Самым счастливым из конунгов в отношении урожаев считался конунг Хальфдан Черный, и людей так огорчила его гибель (он утонул в проруби), что жители из всех областей просили, чтобы его тело погребли в их земле, «ибо они верили, что у тех, кто им обладает, будут хорошие урожаи». С общего согласия его тело разделили на четыре части: голову погребли в кургане в Хрингарики, а другие части тела по жребию распределили между прочими областями Уппланда и тоже похоронили в курганах, и все эти курганы названы именем Хальфдана.
В такого рода представлениях (встречающихся у самых различных народов мира) кроется мысль о способности правителя воздействовать на время и определять его характер, содержание. Время может быть «добрым» и «недобрым», существует уверенность в его качественной неоднородности. Эта способность государя не зависела от его личных качеств, а имела магический характер; самая власть понималась как сакральная: конунг находился в особых отношениях с высшими силами, поэтому благотворное воздействие на урожаи и время правитель мог оказывать не только при жизни, но и после смерти.
Разделяет ли Снорри эту веру в способность конунга при помощи жертвоприношений влиять на время и урожаи? Во всяком случае, он и в других сагах делает подобные же заключения. Так, подводя итоги правлению конунга Сигурда Крестоносца, он пишет: его правление было благоприятно для народа, ибо тогда получали хорошие урожаи и царил мир. Ярл Хакон, принявший было крещение, затем возвратился к языческим жертвоприношениям, во время которых увидел двух каркающих воронов и поверил, что его жертва оказалась угодной О?дину (ворон — птица О?дина) и что поэтому настало подходящее время для битвы против шведов; он сжег свои корабли и углубился во вражескую страну, где одержал победу (Ol.
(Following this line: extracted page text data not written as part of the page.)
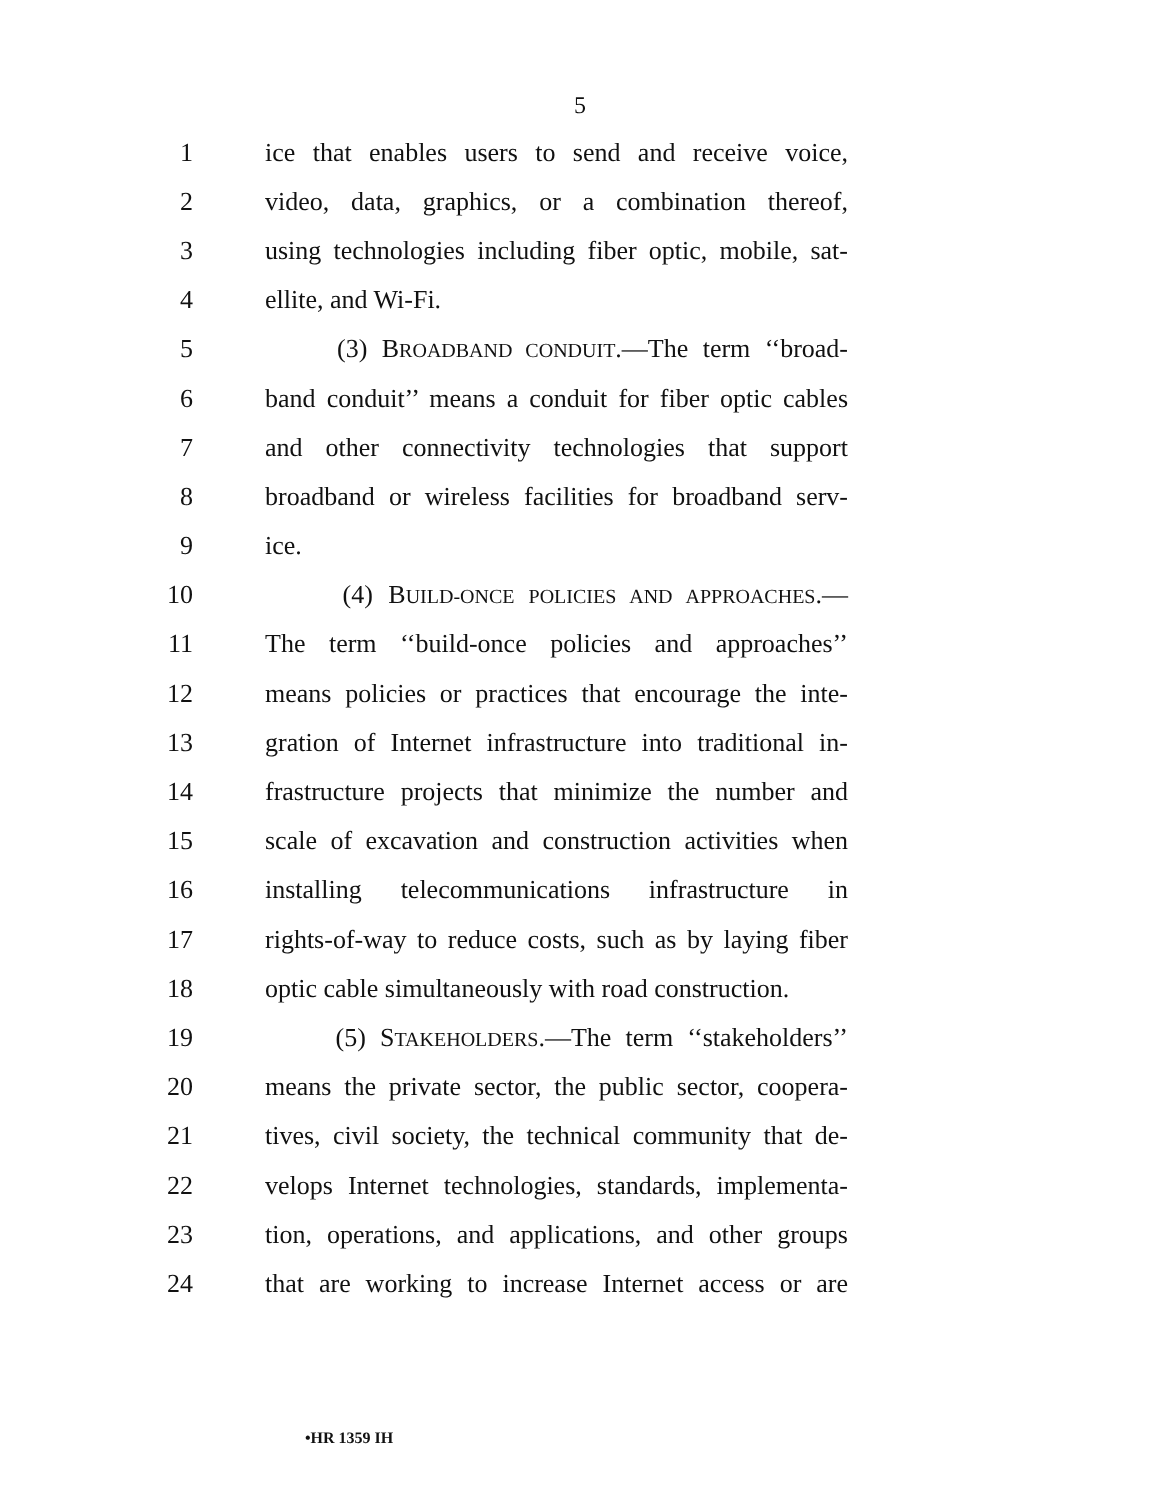5
1 ice that enables users to send and receive voice,
2 video, data, graphics, or a combination thereof,
3 using technologies including fiber optic, mobile, sat-
4 ellite, and Wi-Fi.
5 (3) BROADBAND CONDUIT.—The term ‘‘broad-
6 band conduit’’ means a conduit for fiber optic cables
7 and other connectivity technologies that support
8 broadband or wireless facilities for broadband serv-
9 ice.
10 (4) BUILD-ONCE POLICIES AND APPROACHES.—
11 The term ‘‘build-once policies and approaches’’
12 means policies or practices that encourage the inte-
13 gration of Internet infrastructure into traditional in-
14 frastructure projects that minimize the number and
15 scale of excavation and construction activities when
16 installing telecommunications infrastructure in
17 rights-of-way to reduce costs, such as by laying fiber
18 optic cable simultaneously with road construction.
19 (5) STAKEHOLDERS.—The term ‘‘stakeholders’’
20 means the private sector, the public sector, coopera-
21 tives, civil society, the technical community that de-
22 velops Internet technologies, standards, implementa-
23 tion, operations, and applications, and other groups
24 that are working to increase Internet access or are
•HR 1359 IH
Tr., 27).
О вере если не самого Снорри, то древних скандинавов в человеческую способность при помощи богов воздействовать на время свидетельствует легенда о конунге Ауне, который, желая продлить свою жизнь, приносил О?дину в жертву своих сыновей. Когда он заклал своего первого сына, О?дин пожаловал ему еще 60 лет жизни, хотя к тому моменту Аун уже? был стариком. По истечении этого срока конунг вновь принес в жертву сына и получил от О?дина ответ, что он останется в живых до тех пор, пока будет приносить ему в жертву сыновей каждые 10 лет. Так Аун заклал семерых сыновей и настолько одряхлел, что утратил способность передвигаться и его носили. Жертва восьмого сына дала ему еще 10 лет жизни, но он уже не поднимался с постели. После принесения девятой жертвы Аун жил, питаясь из рожка, как младенец. У него оставался последний сын, но свеи воспротивились этой жертве, и тогда Аун умер (Yngl., 25).[14]
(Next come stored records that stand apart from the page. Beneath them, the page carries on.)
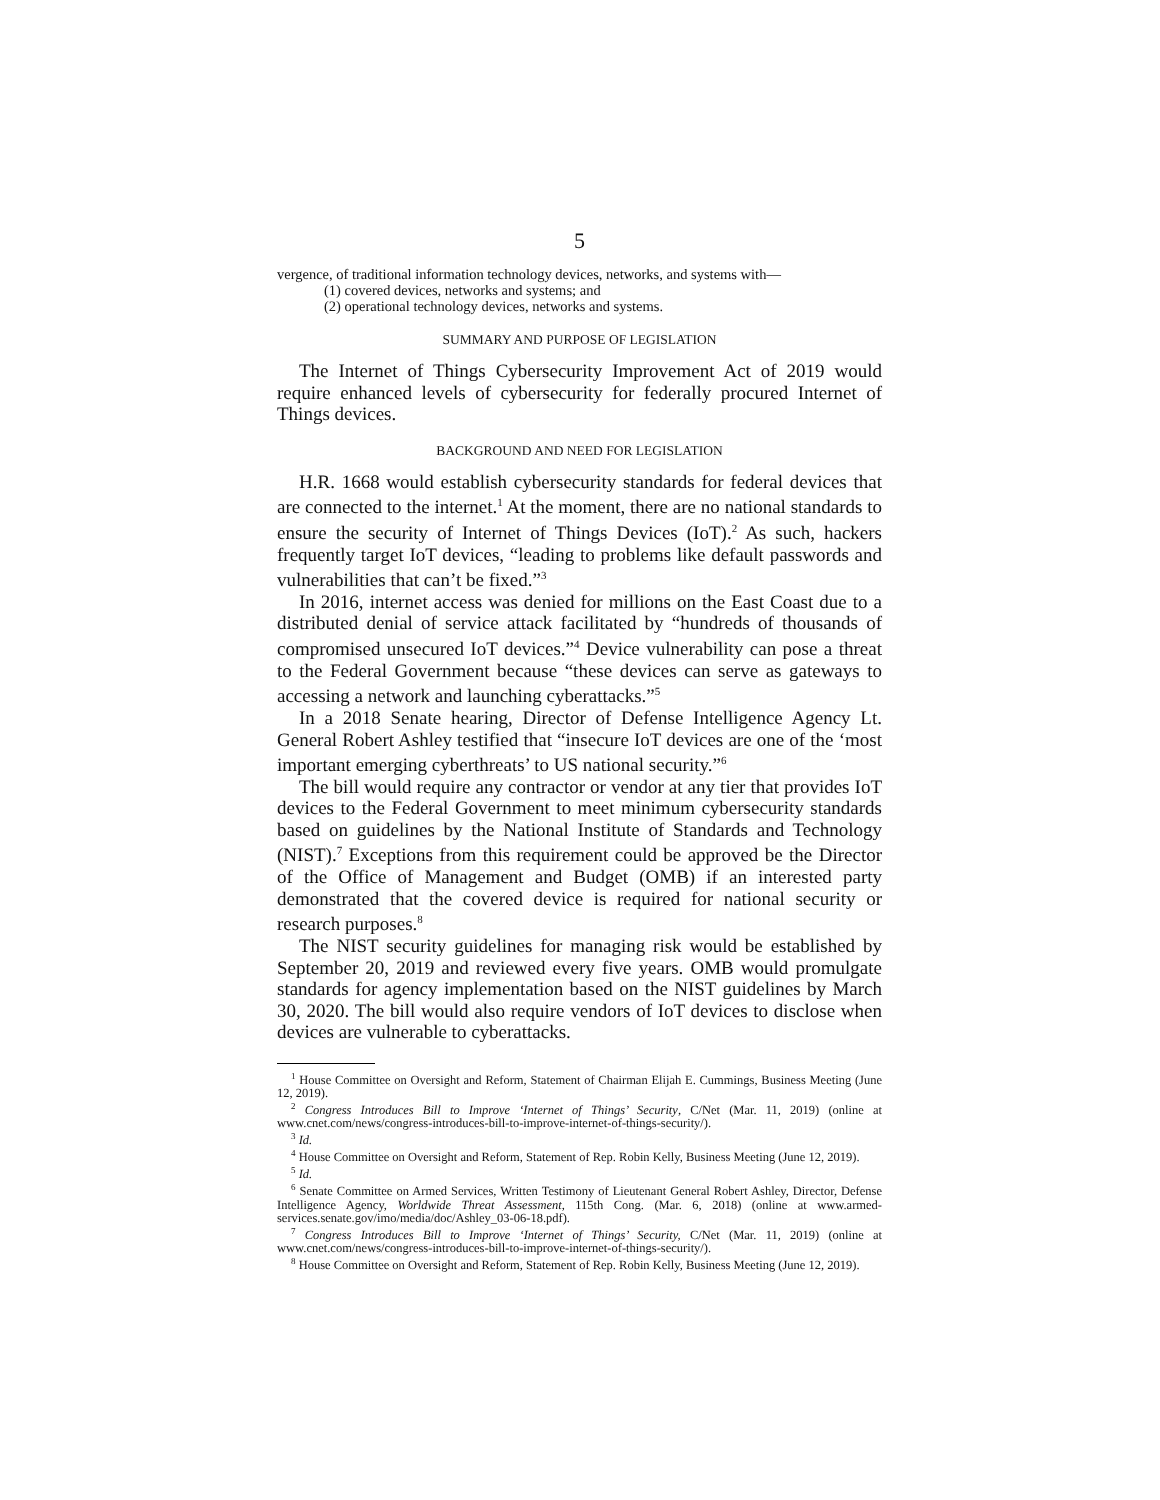5
vergence, of traditional information technology devices, networks, and systems with—
(1) covered devices, networks and systems; and
(2) operational technology devices, networks and systems.
SUMMARY AND PURPOSE OF LEGISLATION
The Internet of Things Cybersecurity Improvement Act of 2019 would require enhanced levels of cybersecurity for federally procured Internet of Things devices.
BACKGROUND AND NEED FOR LEGISLATION
H.R. 1668 would establish cybersecurity standards for federal devices that are connected to the internet.<sup>1</sup> At the moment, there are no national standards to ensure the security of Internet of Things Devices (IoT).<sup>2</sup> As such, hackers frequently target IoT devices, “leading to problems like default passwords and vulnerabilities that can’t be fixed.”<sup>3</sup>
In 2016, internet access was denied for millions on the East Coast due to a distributed denial of service attack facilitated by “hundreds of thousands of compromised unsecured IoT devices.”<sup>4</sup> Device vulnerability can pose a threat to the Federal Government because “these devices can serve as gateways to accessing a network and launching cyberattacks.”<sup>5</sup>
In a 2018 Senate hearing, Director of Defense Intelligence Agency Lt. General Robert Ashley testified that “insecure IoT devices are one of the ‘most important emerging cyberthreats’ to US national security.”<sup>6</sup>
The bill would require any contractor or vendor at any tier that provides IoT devices to the Federal Government to meet minimum cybersecurity standards based on guidelines by the National Institute of Standards and Technology (NIST).<sup>7</sup> Exceptions from this requirement could be approved be the Director of the Office of Management and Budget (OMB) if an interested party demonstrated that the covered device is required for national security or research purposes.<sup>8</sup>
The NIST security guidelines for managing risk would be established by September 20, 2019 and reviewed every five years. OMB would promulgate standards for agency implementation based on the NIST guidelines by March 30, 2020. The bill would also require vendors of IoT devices to disclose when devices are vulnerable to cyberattacks.
<sup>1</sup> House Committee on Oversight and Reform, Statement of Chairman Elijah E. Cummings, Business Meeting (June 12, 2019).
<sup>2</sup> Congress Introduces Bill to Improve ‘Internet of Things’ Security, C/Net (Mar. 11, 2019) (online at www.cnet.com/news/congress-introduces-bill-to-improve-internet-of-things-security/).
<sup>3</sup> Id.
<sup>4</sup> House Committee on Oversight and Reform, Statement of Rep. Robin Kelly, Business Meeting (June 12, 2019).
<sup>5</sup> Id.
<sup>6</sup> Senate Committee on Armed Services, Written Testimony of Lieutenant General Robert Ashley, Director, Defense Intelligence Agency, Worldwide Threat Assessment, 115th Cong. (Mar. 6, 2018) (online at www.armed-services.senate.gov/imo/media/doc/Ashley_03-06-18.pdf).
<sup>7</sup> Congress Introduces Bill to Improve ‘Internet of Things’ Security, C/Net (Mar. 11, 2019) (online at www.cnet.com/news/congress-introduces-bill-to-improve-internet-of-things-security/).
<sup>8</sup> House Committee on Oversight and Reform, Statement of Rep. Robin Kelly, Business Meeting (June 12, 2019).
Воздействие на время есть определенная форма отношения к будущему. С этим же связаны и предсказания, и вещие сны, магия и заклинания, о которых немало рассказывается в «Хеймскрингле». Пророчествовал не только О?дин. Олаф Трюггвасон испытал одного человека, который предсказывал «неслучившееся», причем «многим думалось, что это верно», и прорицатель убедил конунга в этой своей способности. Ответ предсказателя на вопрос конунга, откуда у него эта способность, гласил: от самого бога христиан. Под его влиянием Олаф принял крещение (Ol. Tr., 31).
О пророчествах и вещих снах речь впереди, но уже сейчас нужно подчеркнуть, что способность видеть будущее, которой в сагах наделены многие люди, обусловливалась особым пониманием природы времени. Прошлое уже миновало, но при восприятии времени как циклического считалось, что когда-то оно возвратится вновь; будущего еще нет, оно наступит позже, но вместе с тем оно уже где-то таится, вследствие чего провидцы способны его с уверенностью предрекать. Эту своего рода одновременность прошлого, настоящего и будущего М. И. Стеблин-Каменский объясняет той особенностью осознания времени древними скандинавами, которая выражалась в пространственном его осмыслении.
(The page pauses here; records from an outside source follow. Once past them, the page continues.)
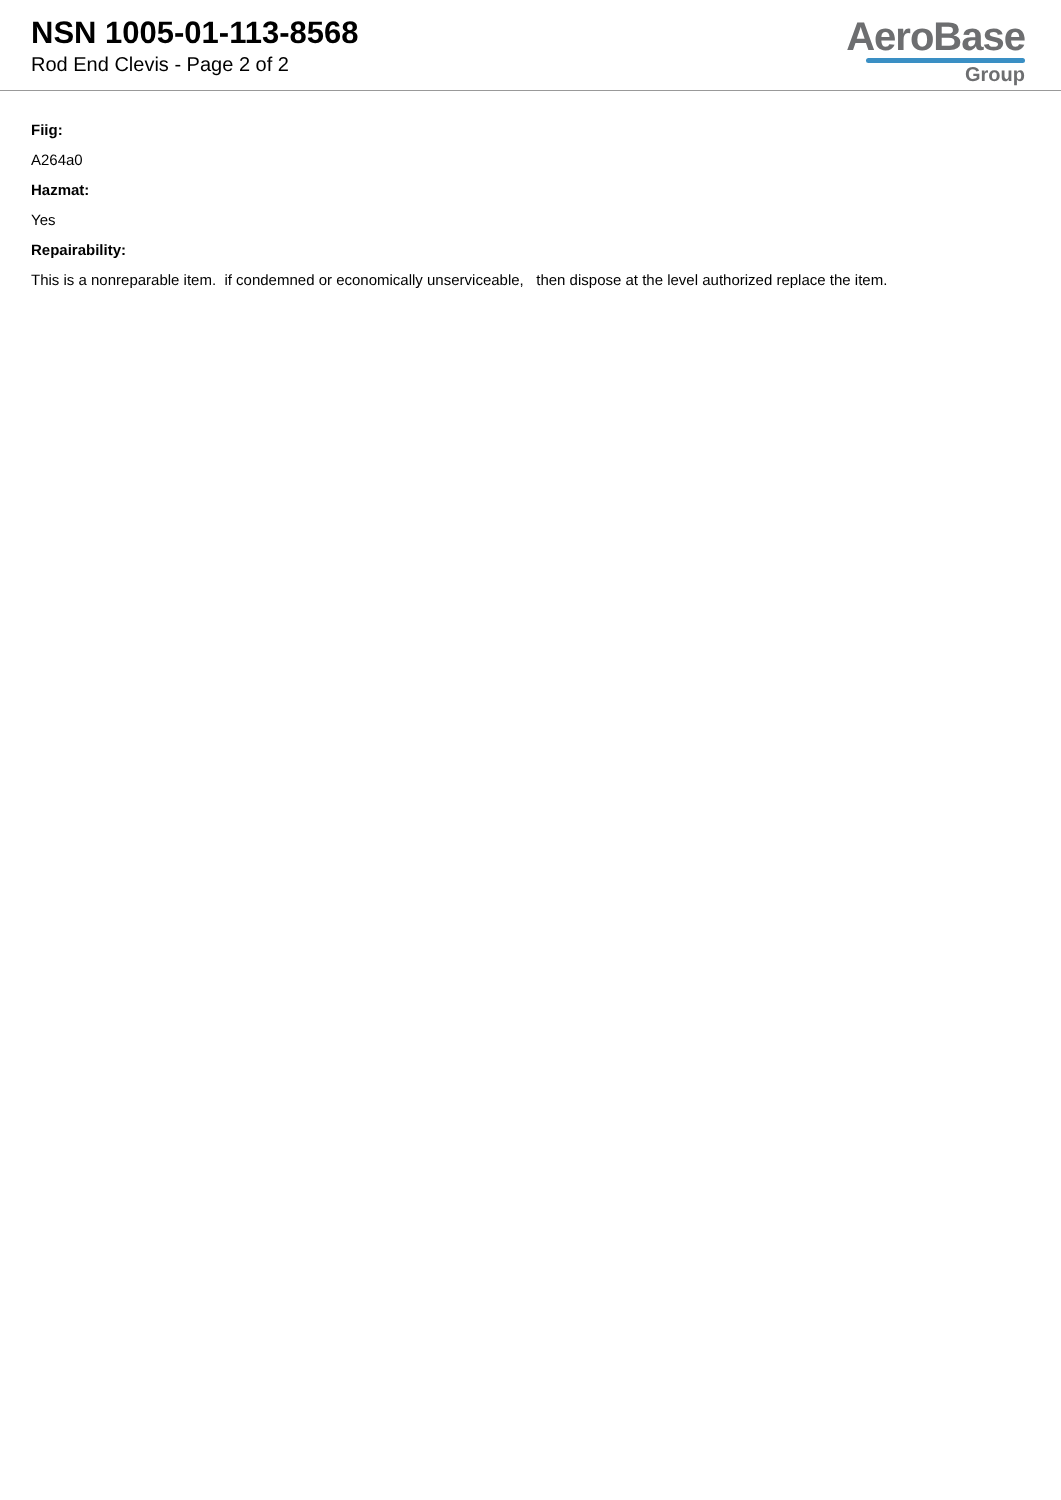NSN 1005-01-113-8568
Rod End Clevis - Page 2 of 2
AeroBase
Group
Fiig:
A264a0
Hazmat:
Yes
Repairability:
This is a nonreparable item. if condemned or economically unserviceable, then dispose at the level authorized replace the item.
Время мыслилось подобным пространству: удаленное во времени (в прошлое или в будущее) представлялось столь же реальным, как и удаленное в пространстве. В этом отношении к будущему, как бы расположенному рядом с настоящим и прошлым, нет ничего специфичного для исландских саг, ибо это же представление о времени лежит в основе понимания времени и судьбы многими другими народами. Но, как мы далее увидим, тема будущего и способности прозревать его и предсказывать получает в королевских сагах новый смысл и выполняет важную роль в структуре латентно заложенной в них исторической концепции.